LLPH urges a NO vote on the Innovation Act (H.R. 3309), sponsored by Rep. Bob Goodlatte (R-VA). While this bill is well-intentioned and something certainly must be done about patent trolling, this bill would have consequences that could greatly hurt small businesses and ordinary, every day American inventors.
Our allies at Eagle Forum stated:
The Founders established patents in the Constitution as a private property right for inventors. This property interest benefits the nation economically through the “promot[ion] of science and useful arts.” This bill will weaken American patents, patent rights, and the ability of innovators — particularly independent inventors — to secure their constitutionally guaranteed private property right in their discoveries.
Inventors are supposed to enjoy the “exclusive right” to their intellectual property for a period of time. H.R. 3309 would counter this Constitutional vision for patent rights by making patent litigation more common, more protracted, and more expensive for inventors.
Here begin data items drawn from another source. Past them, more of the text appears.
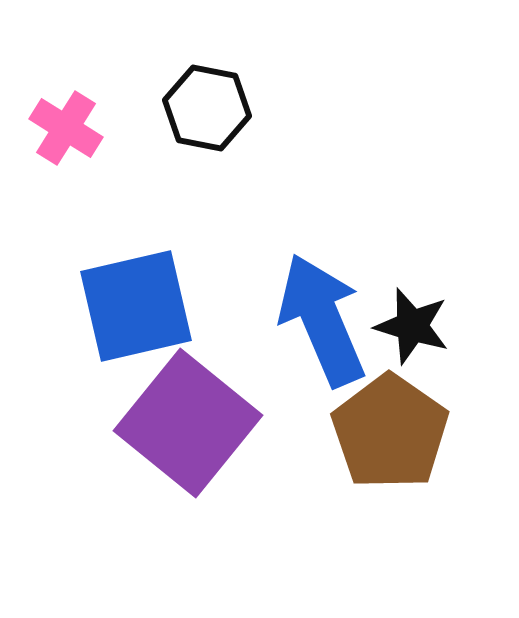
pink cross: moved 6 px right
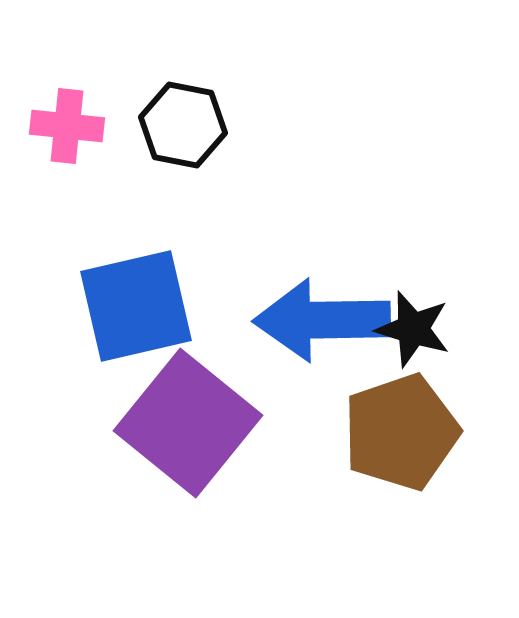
black hexagon: moved 24 px left, 17 px down
pink cross: moved 1 px right, 2 px up; rotated 26 degrees counterclockwise
blue arrow: rotated 68 degrees counterclockwise
black star: moved 1 px right, 3 px down
brown pentagon: moved 11 px right; rotated 18 degrees clockwise
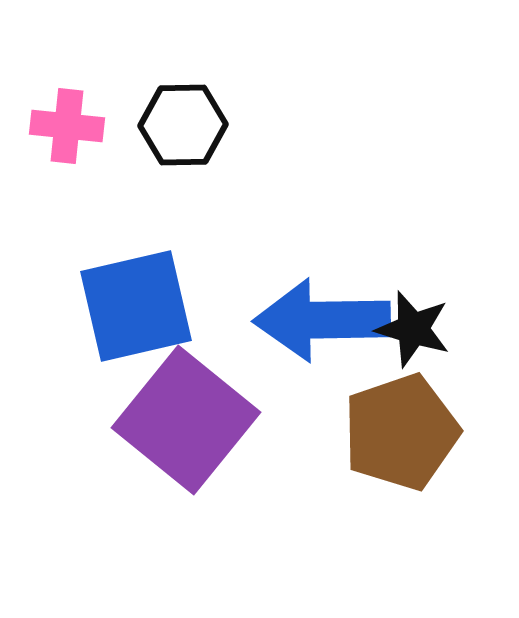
black hexagon: rotated 12 degrees counterclockwise
purple square: moved 2 px left, 3 px up
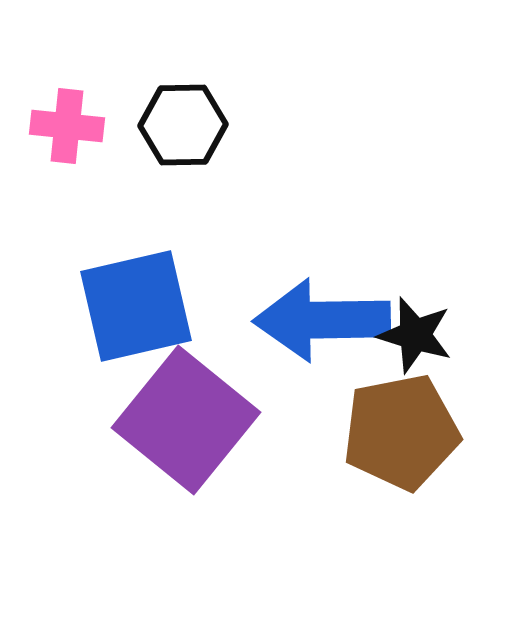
black star: moved 2 px right, 6 px down
brown pentagon: rotated 8 degrees clockwise
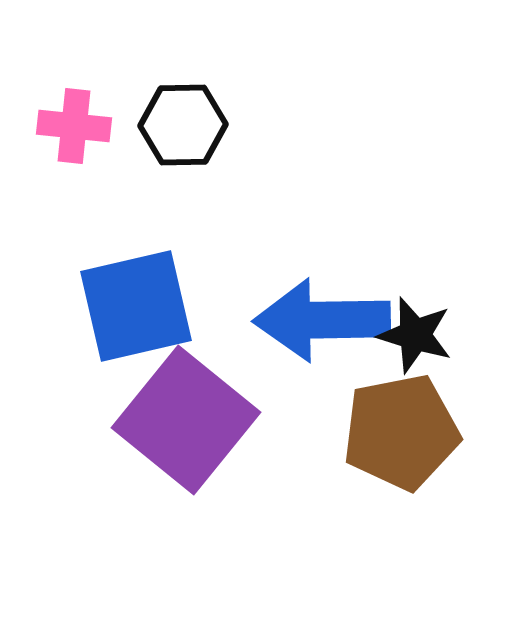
pink cross: moved 7 px right
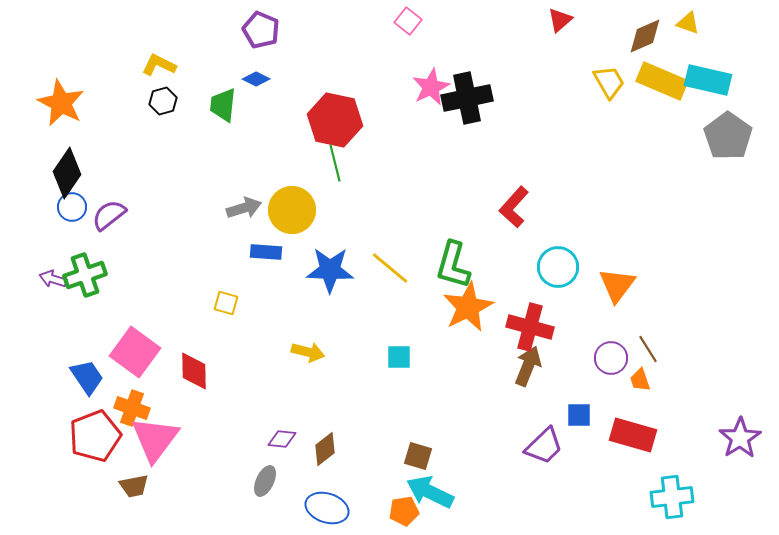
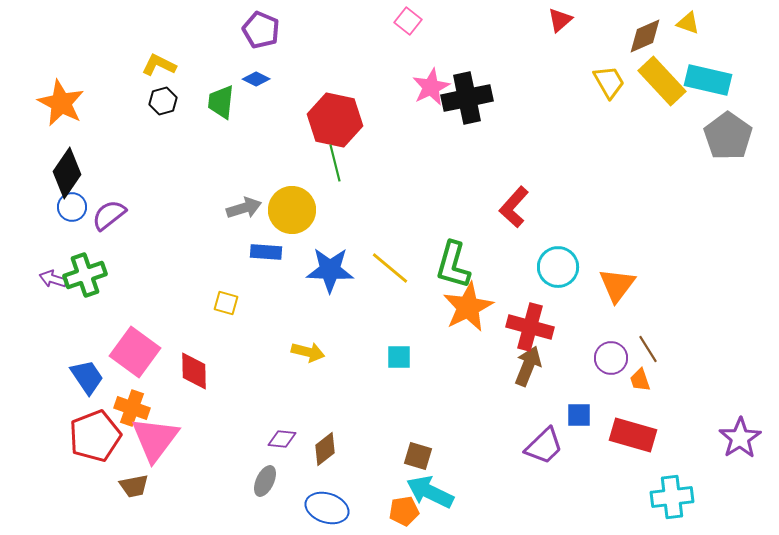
yellow rectangle at (662, 81): rotated 24 degrees clockwise
green trapezoid at (223, 105): moved 2 px left, 3 px up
Proponents want to call this “litigation reform,” but really, this bill tilts the judicial process in favor of infringers and big business but against patent owners. Eagle Forum sympathizes with small businesses that receive demand letters from what are called “patent trolls” and we are open to addressing this practice in a narrow, targeted manner. However, H.R. 3309 goes well beyond addressing the grievances of such small business end users and will diminish property rights and weaken U.S. patents.
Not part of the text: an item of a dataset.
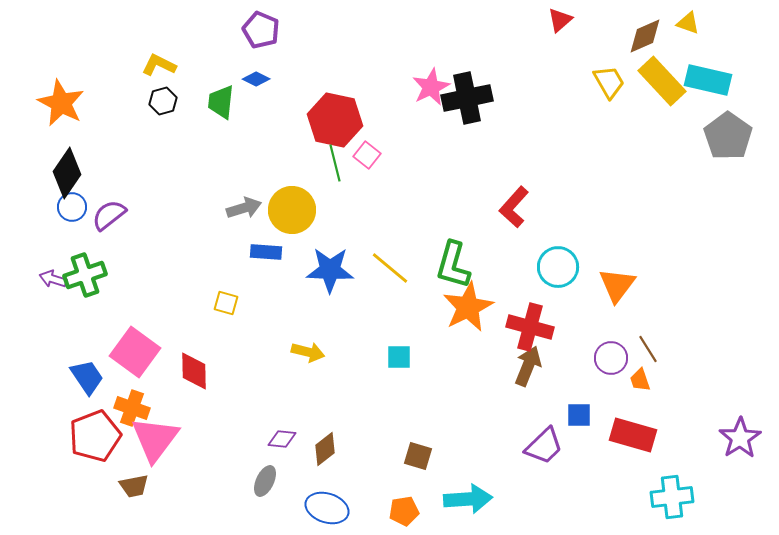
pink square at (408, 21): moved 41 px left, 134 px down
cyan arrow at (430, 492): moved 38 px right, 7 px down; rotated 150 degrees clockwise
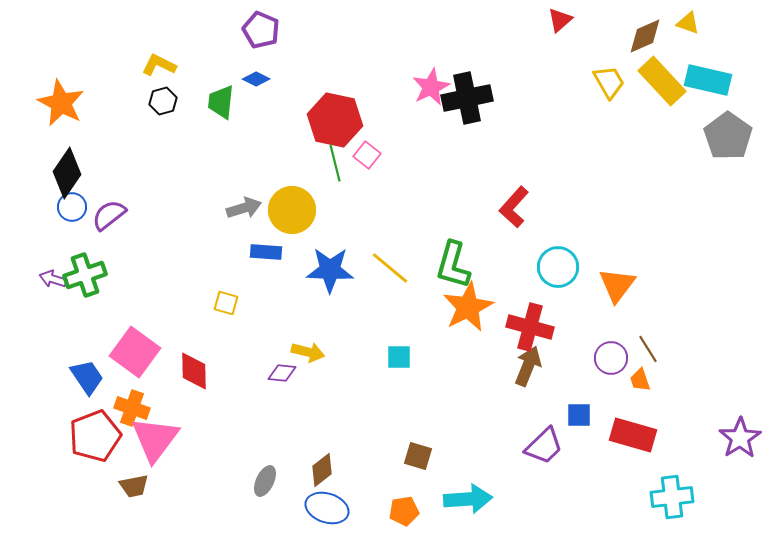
purple diamond at (282, 439): moved 66 px up
brown diamond at (325, 449): moved 3 px left, 21 px down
More than the substantive issues, we are concerned with the way this bill is being rushed through the House. The Judiciary Committee held a single hearing just two weeks after the bill’s introduction and marked up the bill three weeks later. Soon after, there was a bipartisan appeal by concerned committee members requesting a second hearing, featuring independent inventors, venture capitalists, R&D shops, IP-based small businesses, judges, non-practicing entities that play a vital role in technology transfer such as universities, and victims of foreign IP theft, but it was ignored.
Now, just three weeks after markup (one week being Thanksgiving recess), the House is voting on this vast and complicated bill. This process is unbecoming of a great American legislative body.
This bill is an excellent way to disincentivize creativity, innovation, new inventions, and future companies. It would foster new intellectual thieves who will trample over patent-holders and would-be job creators.
H.R. 3309 does not meet the standard set forth in Article I Section 8 Clause 8 of the U.S. Constitution that secures to inventors “the exclusive right to their respective writings and discoveries.” This bill will diminish private enterprise, individual liberty, and family integrity, which relies on well-paying jobs and economic growth spurred by the discoveries of innovators.
The innovative and ingenious spirit of individuals is foundational to what has made America great. This spirit should be incentivized and esteemed — not stifled. Stopping intellectual property burglars and patent-trolls is essential, but not if we are also trampling the rights of intellectual property owners and great creative minds. This bill falls short of the Constitutional guarantee of the property rights of inventors and is bad for independent inventors, jobs, families, and the American economy. We must stop it!
Rep. Rohrabacher, a close friend of LLPH, opposes the bill stating:
He said studies have shown that most patent infringement cases are not frivolous. Instead, he said, small inventors will be discouraged from defending their intellectual property rights against large corporations who can afford to lose lawsuits.
“This schedule suggests the fix was in,” said Rohrabacher. “The clear message to little inventors: give thanks for your intellectual property rights, because you may not have them by this time next year.”
The bill’s supporters say it takes aim at so-called “patent trolls,” but Rohrabacher, rejecting that pejorative characterization, said the only people it hits are small, independent inventors.
“These so-called villainous trolls,” contended Rohrabacher, “are patent holders, or companies who represent patent holders. They are engaged in defending their rights against the infringement of those patents that they own.”
Rohrabacher asked his colleagues to postpone a vote on the bill until next year.
In LLPH’s opinion, this bill is too wide of a scope and will likely hurt small businesses and patent holders who would have to fight against big businesses. We need to rethink this bill and take our time…rushing it like Obamacare was is wrong and a bad idea. This bill is as bad as the Leahy-Smith America Invents Act that was passed about two years ago (which Mr. Goodlatte applauded in his testimony before the Rules Committee).
We honor the committee’s hard work, but we will have to oppose the bill in its current state and will likely score against it in our 2013 Congressional scorecard.
In addition, we may score a few amendments that would improve the bill:
#7: Rohrabacher Amendment to strike section 9 (which would strike judicial review in certain patent cases). If section 9 is left in, this would end important checks and balances in these cases.
#4: Massie Amendment: Strikes section 5, the “Customer-suit exception” provision. The provision in the bill undermines small businesses and targets “patent trolls” but this loophole is too broad.
If both improving amendments are passed, we may decide to not score against the bill. But without both passing, we will definitely have to score against this bill.